Literature
Erect R.K. Laxman memorial in Mumbai: Family
Mumbai, Feb 1
The proposed memorial to
legendary cartoonist R. K. Laxman, announced by Chief Minister Devendra
Fadnavis in Pune last week, must be erected in Mumbai, his family has
urged.
"The CM was very kind to announce the memorial, but the
location has not been specified. We, especially my daughter Rimanika and
wife Usha, are keen that it should come up in Mumbai, where Laxman
spent over seven decades of his life and The Common Man was born," son
Srinivas Laxman told IANS.
He said that it was the vibrant and
never-say-die spirit of the ordinary Mumbaikar that inspired the image
of Laxman's bespectacled creation - The Common Man - always silent with a
confused and bewildered expression at the antics of politicians,
generally in his trademark check shirt with dhoti, and a tuft of hair
clinging to the sides of his worry-marked pate.
Srinivas, himself
a retired journalist from The Times Of India (ToI) and now a specialist
writer on space exploration, said that his father started his
cartooning career in Mumbai and walked the streets of the city, saw it
developing into a global financial centre and chronicled it through his
sketches.
"He had a long, 60-year old friendship with another
great Mumbaikar and cartoonist, the late Bal Thackeray. They used to
have lunch and tea at Chetna Restaurant in those days, laugh and joke.

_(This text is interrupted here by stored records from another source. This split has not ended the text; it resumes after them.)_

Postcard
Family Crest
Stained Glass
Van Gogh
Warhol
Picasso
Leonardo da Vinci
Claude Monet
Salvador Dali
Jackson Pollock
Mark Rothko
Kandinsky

Before his death, Thackeray had visited my dad in Pune," Srinivas said.
During
lunch breaks, or on lean working days, Laxman and other senior editors
of ToI would go for walks in the old, bustling Dalal Street (before the
29-storied BSE Building came up in 1980), Strand Book Stall, Jehangir
Art Gallery, the Colaba Causeway, Flora Fountain, and other parts which
comprised the CBD (central business district) of Mumbai, Srinivas said,
explaining how his father got inspired for his works which became
historic creations.
In the 1940s, when Laxman first came to
Mumbai, he lived in the Mirabelle Hotel - which no longer exists - at
Marine Lines and then at other smaller places before moving to his flat
in the posh Breach Candy area, where he spent 70 years of his life.
Owing
to practical reasons - the Mumbai building does not have a lift - the
86-year old Laxman shifted to Pune in April 2008. "But, his heart always
beat for Mumbai. He always wanted to return and live here," Usha said.
In
fact, during his frequent visits from Pune to Mumbai, Laxman enjoyed
going for long drives in various areas and loved to watch the crowds at
Churchgate, Marine Lines, the Chowpatty Beach and the bhelpuriwalas, the
CST and the vicinity of ToI, as also some other old haunts, and always
appeared pleased and excited.
On a more personal level, the
family would miss Laxman's delightful annual 'Happy Birthday gifts' in
the form of a sketch of Rimanika or Srinivas, and also doting
daughter-in-law Usha.
"Practically from my birth, he used to make
at least one annual sketch on my birthday. Later he did some for Usha,
who was very close to him, and then regularly for his grand-daughter
Rimanika," Srinivas said.
Once, during a college event, the young and shy Srinivas was billed as R.K. Laxman's "Greatest Creation"!
"But, we took it in our stride..." he laughs today over the incident in a south Mumbai college over four decades ago.
According
to the family, a Laxman memorial in Mumbai would be a befitting tribute
to both the great city and its prime resident, The Common Man, whose
statue is already installed at Worli.